Preparing a Trust Administration Handbook for guidance as to the efficient handling of tax issues and long-term goals of the grantor can be the difference between financial success or destitution.
The grantor’s wishes can dictate the trustee’s management, distribution, investment, and spending philosophy, and is a smart financial move, time worthy, and essential to limiting potential crises. Issues with taxes, diminished assets, and the rare multi-generation success story run the gamut from glory to horror. Bad tax advice, ill-advised asset distribution, and unwise management decisions can be foreseen and limited to an extent, but every twist and turn in your beneficiaries’ lives can’t be predicted. Doing your best by developing a Trust Administration Handbook specific to your needs is a critical starting point for wise asset management.
Allowing for strong trustee powers to handle the wide range of distributions, investment management, trust statement generation, an ability to chair a trust committee, and the power to ensure tax compliance, strengthen the long-term feasibility of your trust. 1 As part of your Trust Administration Handbook, it will be important to determine your goals and wishes for real property, a family business, or the ability for beneficiaries to spend money on homes, cars, clothes, or education.
Do you want your apartment building and rental houses sold and the profits put into trust to be distributed to your beneficiaries, or do you wish to keep the business together and produce income? Will you allow your beneficiaries to be involved in the business’ management or do you leave that solely to your trustee? Can your trustee buy your beneficiaries’ homes? What about clothes?
More so, the potential tax consequences of passing a large estate without careful planning is enough to keep a prudent investor awake at night. 2 Smart investors and wealth advisors are taking advantage of recent estate tax legislation allowing couples to safeguard $22 million from the tax collector. 3 Still, there’s no one-size-fits-all Trust Administration Handbook. Instead, each grantor must find the right mixture of controlled self-constraint within their trust. Because of goals and plans changes with time, appropriate planning differ from family-to-family based on that individual family’s philosophy on wealth, education, and other benchmarks determined at home. A thorough Trust Administration Handbook will guide your trust planning as you account for your assets and your distribution goals.

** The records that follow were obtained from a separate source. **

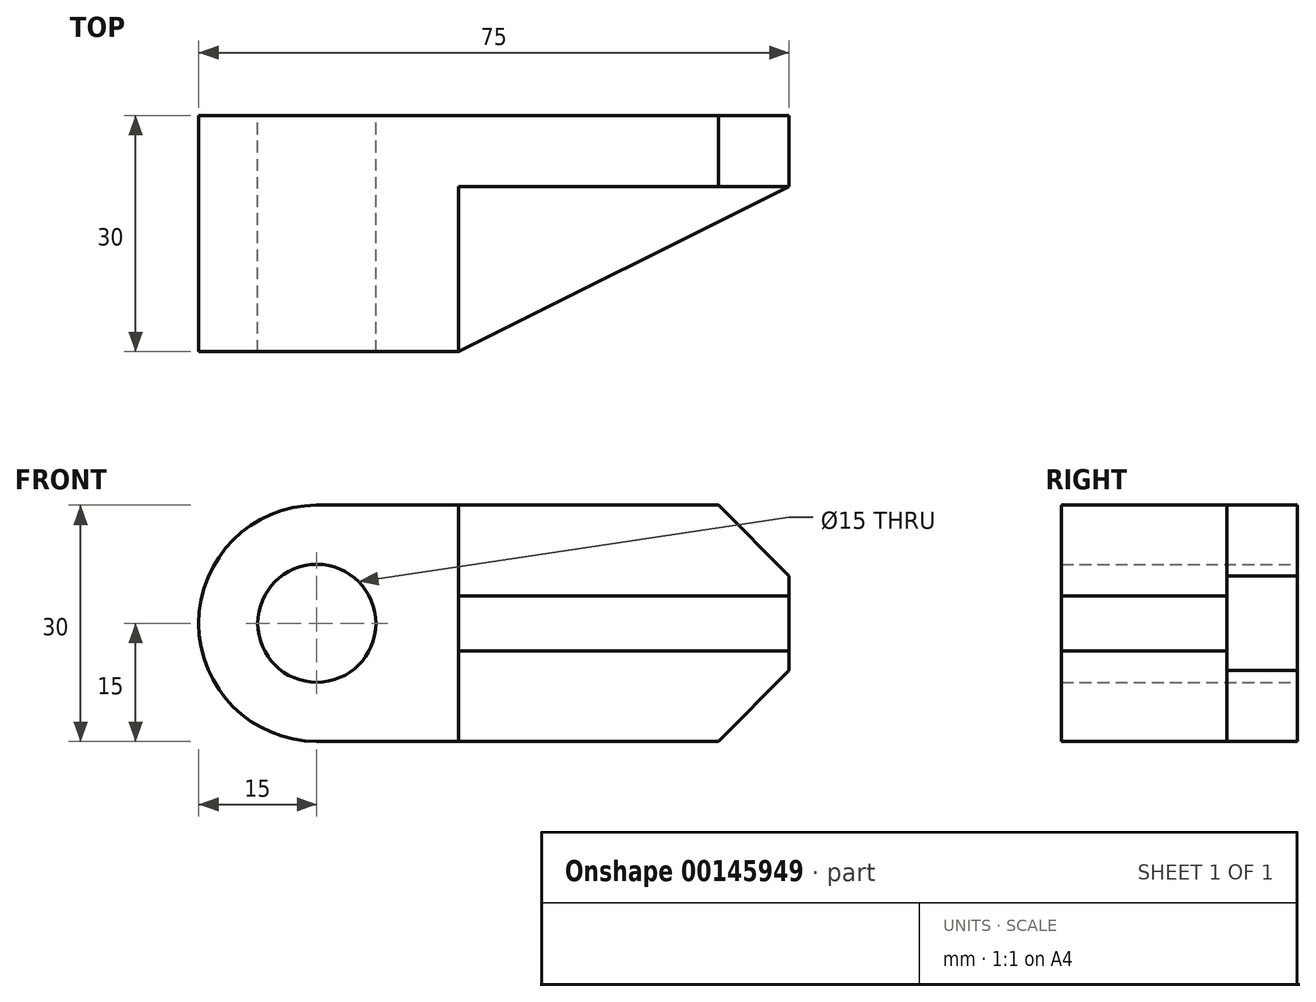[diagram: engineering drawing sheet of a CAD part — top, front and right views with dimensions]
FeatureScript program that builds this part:
annotation { "Feature Type Name" : "Feature", "Feature Type Description" : "" }
export const myFeature = defineFeature(function(context is Context, id is Id, definition is map)
    precondition{}
    {
        {
            var Q0;
            Q0=qCreatedBy(makeId("Front.planeOp"),FACE);
            var sketch = newSketch(context, id + "F0", { "sketchPlane" : qUnion([Q0])});
            skArc(sketch, "E0", {"start": v(0, 15) * mm, "mid": v(-15, 0) * mm, "end": v(0, -15) * mm});
            skCircle(sketch, "E1", {"center": v(0, 0) * mm, "radius": 7.5 * mm});
            skLineSegment(sketch, "E2", {"start": v(0, 15) * mm, "end": v(18, 15) * mm});
            skLineSegment(sketch, "E3", {"start": v(0, -15) * mm, "end": v(18, -15) * mm});
            skLineSegment(sketch, "E4", {"start": v(18, 15) * mm, "end": v(18, -15) * mm});
            skLineSegment(sketch, "E5", {"start": v(18, 15) * mm, "end": v(51, 15) * mm});
            skLineSegment(sketch, "E6", {"start": v(51, 15) * mm, "end": v(60, 6) * mm});
            skLineSegment(sketch, "E7", {"start": v(60, 6) * mm, "end": v(60, -6) * mm});
            skLineSegment(sketch, "E8", {"start": v(60, -6) * mm, "end": v(51, -15) * mm});
            skLineSegment(sketch, "E9", {"start": v(51, -15) * mm, "end": v(18, -15) * mm});
            skSolve(sketch);
        }
        {
            var Q0;
            Q0=makeQuery(id+"F0.imprint","IMPRINT",FACE,{"disambiguationData":[TD([[makeQuery(id+"F0.imprint","IMPRINT",EDGE,{"derivedFrom":sQuery(id+"F0.wireOp",EDGE,"E0")}),1.0]])]});
            extrude(context, id + "F1", {"entities" : qUnion([Q0]), "depth" : 30 * mm});
        }
        {
            var Q0;
            Q0=makeQuery(id+"F0.imprint","IMPRINT",FACE,{"disambiguationData":[TD([[makeQuery(id+"F0.imprint","IMPRINT",EDGE,{"derivedFrom":sQuery(id+"F0.wireOp",EDGE,"E4")}),1.0]])]});
            extrude(context, id + "F2", {"entities" : qUnion([Q0]), "operationType" : NewBodyOperationType.ADD, "depth" : 9 * mm});
        }
        {
            var Q0;
            Q0=qCreatedBy(makeId("Top.planeOp"),FACE);
            var sketch = newSketch(context, id + "F3", { "sketchPlane" : qUnion([Q0])});
            skLineSegment(sketch, "E10.0", {"start": v(0, -30) * mm, "end": v(18, -30) * mm, "construction": true});
            skLineSegment(sketch, "E11.0", {"start": v(60, -9) * mm, "end": v(51, -9) * mm, "construction": true});
            skLineSegment(sketch, "E12", {"start": v(18, -30) * mm, "end": v(60, -9) * mm});
            skLineSegment(sketch, "E13", {"start": v(60, -9) * mm, "end": v(18, -9) * mm});
            skLineSegment(sketch, "E14", {"start": v(18, -9) * mm, "end": v(18, -30) * mm});
            skSolve(sketch);
        }
        {
            var Q0;
            Q0 = qSketchRegion(id + "F3", true);
            extrude(context, id + "F4", {"entities" : qUnion([Q0]), "operationType" : NewBodyOperationType.ADD, "endBound" : BoundingType.SYMMETRIC, "depth" : 7 * mm});
        }
    });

While statistics show 70 percent of the second generation and a whopping 90 percent of the third generation loses the family wealth, there are success stories of multi-generational estates. 4 A Houston-based oil and gas investor’s $9 billion estates passed to his heirs because of a mixture of advanced planning and good luck when the grantor died during a lapse of the Federal Estate Tax. 5
Wealth advisors analyzing the 2017 Tax Act have applauded the tax-friendly generation-skipping trusts, the leveraging of gifts to support the funding of life insurance, and encouraged clients to consider charitable lead trusts. 6 The matriarch of the billionaire Walmart Waltons, worth a combined $100 billion, heavily utilized these charitable lead trusts to minimize her children’s tax burden at her death. 7
ggThough the exterminators at Orkin could kill any household vermin or pest, “shoddy estate planning” led to the collapse of the billionaire pest control Rollins family of Atlanta, Georgia. 8 The Rollins/Orkin saga serves as perhaps the perfect example of when a family trust, a family business, and family relationships go haywire. In the fall of 2010 one branch of the Rollins’ grandchildren staged a coup against their father and uncle when the duo tried making disbursements dependent upon drug tests, credit checks, and private surveillance. 9 Soon enough, Orkin’s Board, led by that father and uncle, retaliated by firing the son/nephew, who was the only member of his generation who worked at the business. 10
Soon enough, details of the son’s messy divorce were splashed across Atlanta newspapers. 11 Some articles even revealed the massive settlement the ex-wife received while other articles discussed how many doorknobs she took from the home. 12
The potential destruction of family relationships or busting up of family businesses, while not entirely avoidable, can be lessened when a family considers the important aspects of a Trust Administration Handbook to begin making their decisions. Productive trust management is capable through sound economic decision making and encouraging a collaborative working relationship among your heirs. More so, planning ahead to minimize your tax burden allows more of your wealth to sit with your heirs instead of in Uncle Sam’s coffers. Still, careful and thorough planning with a Trust Administration Handbook can better ensure family infighting doesn’t deprive unpopular beneficiaries of a job or income. This careful planning can go further, detailing specific purchases allowed for different areas of your beneficiary’s expenses or restricting luxury purchases. Whatever the grantor’s biggest concern, a Trust Administration Handbook eases your time setting down and detailing your worries, goals, and financial hopes directly to your heirs and in writing with your wealth advisor.